Fangs of Fire 1944–45
Fangs of Fire shows a cartoon wolf wearing protective air goggles and an airman’s scarf as it grips a bomb between its teeth, saliva dripping from its jaws. It was based on Walt Disney’s The Big Bad Wolf (1934), which featured the main villain in The Three Little Pigs (1933) animated short. Floyd Rutledge (1922–2006), or “Skip,” as he signed himself, painted his wolf on the nose of a 420 Squadron Halifax Mk. III bomber. Evidently he needed a cartoon character to copy, and he found his wolf in a Walt Disney Company advertisement that appeared in the November 1944 issue of Saturday Evening Post.

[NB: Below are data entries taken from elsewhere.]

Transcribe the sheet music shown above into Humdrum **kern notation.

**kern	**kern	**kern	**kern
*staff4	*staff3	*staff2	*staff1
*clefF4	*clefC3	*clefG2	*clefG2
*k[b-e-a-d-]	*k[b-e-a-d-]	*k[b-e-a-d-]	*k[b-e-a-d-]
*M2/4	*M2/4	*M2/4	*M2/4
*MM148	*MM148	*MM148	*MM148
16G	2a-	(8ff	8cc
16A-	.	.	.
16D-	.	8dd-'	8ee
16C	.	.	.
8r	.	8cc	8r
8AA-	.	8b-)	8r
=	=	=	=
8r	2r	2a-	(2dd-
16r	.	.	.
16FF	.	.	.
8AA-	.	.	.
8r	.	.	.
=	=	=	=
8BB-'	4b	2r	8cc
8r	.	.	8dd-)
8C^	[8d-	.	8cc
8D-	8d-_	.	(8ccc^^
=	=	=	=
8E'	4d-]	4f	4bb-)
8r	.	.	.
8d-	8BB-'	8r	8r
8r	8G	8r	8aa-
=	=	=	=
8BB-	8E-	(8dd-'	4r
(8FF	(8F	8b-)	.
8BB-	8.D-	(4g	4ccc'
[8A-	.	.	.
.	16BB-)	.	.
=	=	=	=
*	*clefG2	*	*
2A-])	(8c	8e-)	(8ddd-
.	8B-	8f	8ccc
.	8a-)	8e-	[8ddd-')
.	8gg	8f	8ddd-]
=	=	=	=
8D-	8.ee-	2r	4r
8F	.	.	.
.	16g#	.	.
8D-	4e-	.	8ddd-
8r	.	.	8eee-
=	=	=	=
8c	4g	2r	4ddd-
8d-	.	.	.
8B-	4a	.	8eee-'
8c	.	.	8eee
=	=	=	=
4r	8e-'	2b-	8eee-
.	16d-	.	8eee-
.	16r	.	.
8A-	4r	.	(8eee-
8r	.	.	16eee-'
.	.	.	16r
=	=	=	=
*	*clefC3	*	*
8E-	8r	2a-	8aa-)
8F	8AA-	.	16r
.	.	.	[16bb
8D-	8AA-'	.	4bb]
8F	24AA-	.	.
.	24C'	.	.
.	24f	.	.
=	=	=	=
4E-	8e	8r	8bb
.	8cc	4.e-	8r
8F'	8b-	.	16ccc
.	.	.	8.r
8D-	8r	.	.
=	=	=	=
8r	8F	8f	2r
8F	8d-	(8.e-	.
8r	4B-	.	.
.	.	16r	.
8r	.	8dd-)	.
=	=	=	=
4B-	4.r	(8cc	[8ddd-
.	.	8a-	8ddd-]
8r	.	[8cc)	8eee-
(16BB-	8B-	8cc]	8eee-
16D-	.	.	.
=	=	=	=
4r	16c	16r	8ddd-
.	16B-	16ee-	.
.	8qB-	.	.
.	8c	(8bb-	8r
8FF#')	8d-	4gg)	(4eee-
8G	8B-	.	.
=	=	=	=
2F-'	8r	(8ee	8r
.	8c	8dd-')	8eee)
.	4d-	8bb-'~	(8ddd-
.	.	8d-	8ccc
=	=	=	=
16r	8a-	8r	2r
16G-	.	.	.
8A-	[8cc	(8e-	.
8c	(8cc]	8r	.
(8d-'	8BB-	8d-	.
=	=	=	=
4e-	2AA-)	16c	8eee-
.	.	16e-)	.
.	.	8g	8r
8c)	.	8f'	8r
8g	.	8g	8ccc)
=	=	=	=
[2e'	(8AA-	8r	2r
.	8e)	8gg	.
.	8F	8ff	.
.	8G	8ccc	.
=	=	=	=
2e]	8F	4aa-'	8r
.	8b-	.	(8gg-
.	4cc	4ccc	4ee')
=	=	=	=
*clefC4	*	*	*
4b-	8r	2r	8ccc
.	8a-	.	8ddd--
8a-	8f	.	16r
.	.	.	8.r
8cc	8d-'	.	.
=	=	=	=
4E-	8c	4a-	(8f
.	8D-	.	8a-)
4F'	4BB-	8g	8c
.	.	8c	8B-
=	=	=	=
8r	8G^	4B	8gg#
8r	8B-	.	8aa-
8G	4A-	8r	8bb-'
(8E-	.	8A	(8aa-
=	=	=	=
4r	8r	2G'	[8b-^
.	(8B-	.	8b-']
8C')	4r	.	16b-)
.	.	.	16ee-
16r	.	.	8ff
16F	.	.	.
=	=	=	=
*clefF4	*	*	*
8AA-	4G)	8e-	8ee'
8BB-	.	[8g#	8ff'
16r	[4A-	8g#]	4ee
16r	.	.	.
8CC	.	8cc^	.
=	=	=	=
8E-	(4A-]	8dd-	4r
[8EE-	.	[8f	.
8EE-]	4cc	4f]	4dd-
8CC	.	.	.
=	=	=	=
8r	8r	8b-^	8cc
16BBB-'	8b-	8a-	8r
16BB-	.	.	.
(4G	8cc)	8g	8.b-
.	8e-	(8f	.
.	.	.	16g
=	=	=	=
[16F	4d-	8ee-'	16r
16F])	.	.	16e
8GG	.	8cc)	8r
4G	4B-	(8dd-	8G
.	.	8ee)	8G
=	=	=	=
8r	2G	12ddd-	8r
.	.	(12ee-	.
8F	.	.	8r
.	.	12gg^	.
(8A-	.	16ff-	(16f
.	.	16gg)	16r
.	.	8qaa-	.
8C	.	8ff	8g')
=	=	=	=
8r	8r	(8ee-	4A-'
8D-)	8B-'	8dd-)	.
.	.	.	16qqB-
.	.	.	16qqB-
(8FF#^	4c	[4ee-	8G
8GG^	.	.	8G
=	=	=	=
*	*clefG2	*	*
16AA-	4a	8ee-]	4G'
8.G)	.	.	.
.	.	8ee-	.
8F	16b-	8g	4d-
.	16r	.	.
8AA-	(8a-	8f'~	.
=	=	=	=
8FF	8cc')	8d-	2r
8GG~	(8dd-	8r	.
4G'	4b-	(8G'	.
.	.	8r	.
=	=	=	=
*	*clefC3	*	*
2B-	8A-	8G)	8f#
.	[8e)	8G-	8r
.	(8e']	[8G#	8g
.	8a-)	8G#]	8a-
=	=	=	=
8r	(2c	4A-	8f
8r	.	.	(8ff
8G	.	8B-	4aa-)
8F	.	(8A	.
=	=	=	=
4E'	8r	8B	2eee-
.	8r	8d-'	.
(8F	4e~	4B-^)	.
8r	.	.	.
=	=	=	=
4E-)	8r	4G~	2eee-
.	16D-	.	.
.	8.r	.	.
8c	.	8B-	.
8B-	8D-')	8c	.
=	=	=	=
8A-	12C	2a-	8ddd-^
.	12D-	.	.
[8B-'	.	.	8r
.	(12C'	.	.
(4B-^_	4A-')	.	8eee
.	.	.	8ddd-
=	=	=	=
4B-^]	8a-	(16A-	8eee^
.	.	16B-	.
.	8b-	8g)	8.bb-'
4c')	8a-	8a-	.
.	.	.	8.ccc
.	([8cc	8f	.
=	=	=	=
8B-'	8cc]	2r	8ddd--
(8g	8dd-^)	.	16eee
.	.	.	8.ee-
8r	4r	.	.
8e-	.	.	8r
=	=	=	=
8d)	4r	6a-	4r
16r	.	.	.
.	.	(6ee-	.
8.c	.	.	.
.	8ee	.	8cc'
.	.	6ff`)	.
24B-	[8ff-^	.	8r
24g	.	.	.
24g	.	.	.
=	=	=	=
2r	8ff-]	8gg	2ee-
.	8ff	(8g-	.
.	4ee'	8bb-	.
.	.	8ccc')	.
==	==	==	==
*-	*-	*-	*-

Popular culture is an important aspect of any study of Canadian war art. During the Second World War, Hollywood films and cartoons were immensely admired and influential in Canada. Indeed, the Walt Disney Company designed artwork for the military and the home front. The National Film Board commissioned Disney to make Donald’s Decision (1942) along with three other animated shorts to encourage Canadians to invest in War Savings Bonds. In Donald’s Decision, the duck’s guardian angel successfully battles its evil counterpart to persuade him to invest in the Allied cause.
Both vessels and aircraft—exemplified in the painting Bluenose Squadron Lancaster X for Xotic Angel, 1945, by official war artist Albert Cloutier (1902–1965)—carried Disney-designed or -inspired artwork. Corvette HMCS Forest Hill’s crest, 1945, featuring a beaver munching on a German U-boat, was a Disney creation. Painted on bombers in particular, nose art provided aircrews with an identity and also with humour in very difficult times. Out of an estimated Royal Canadian Air Force (RCAF) enlistment of 215,000, more than 18,000 died in actions such as that depicted in Night Target, Germany, 1946, by Miller Brittain (1912–1968).
Rutledge, who joined the RCAF in October 1940, was posted to No. 420 (Snowy Owl) Squadron, based in England, in April 1942. The following year he accompanied the squadron to North Africa. While there, he painted nose art on five Wellington bombers, and on his return to England, he decorated four Canadian Halifax Mk. III aircraft, including one with Fangs of Fire.